• SET EXERCISE:
Reproduce the data below word for word, from the first line through the last.

• DATA LISTING:
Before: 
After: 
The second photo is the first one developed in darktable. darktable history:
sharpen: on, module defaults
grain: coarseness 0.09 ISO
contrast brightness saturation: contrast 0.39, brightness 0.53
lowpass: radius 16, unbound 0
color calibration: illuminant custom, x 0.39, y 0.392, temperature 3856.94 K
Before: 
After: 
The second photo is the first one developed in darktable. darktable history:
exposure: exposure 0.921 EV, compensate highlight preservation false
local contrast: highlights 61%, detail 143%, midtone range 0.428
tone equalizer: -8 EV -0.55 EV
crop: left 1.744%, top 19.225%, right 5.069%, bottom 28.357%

• PROBLEM SOLUTION:
Before: 
After: 
The second photo is the first one developed in darktable. darktable history:
sharpen: on, module defaults
grain: coarseness 0.09 ISO
contrast brightness saturation: contrast 0.39, brightness 0.53
lowpass: radius 16, unbound 0
color calibration: illuminant custom, x 0.39, y 0.392, temperature 3856.94 K
Before: 
After: 
The second photo is the first one developed in darktable. darktable history:
exposure: exposure 0.921 EV, compensate highlight preservation false
local contrast: highlights 61%, detail 143%, midtone range 0.428
tone equalizer: -8 EV -0.55 EV
crop: left 1.744%, top 19.225%, right 5.069%, bottom 28.357%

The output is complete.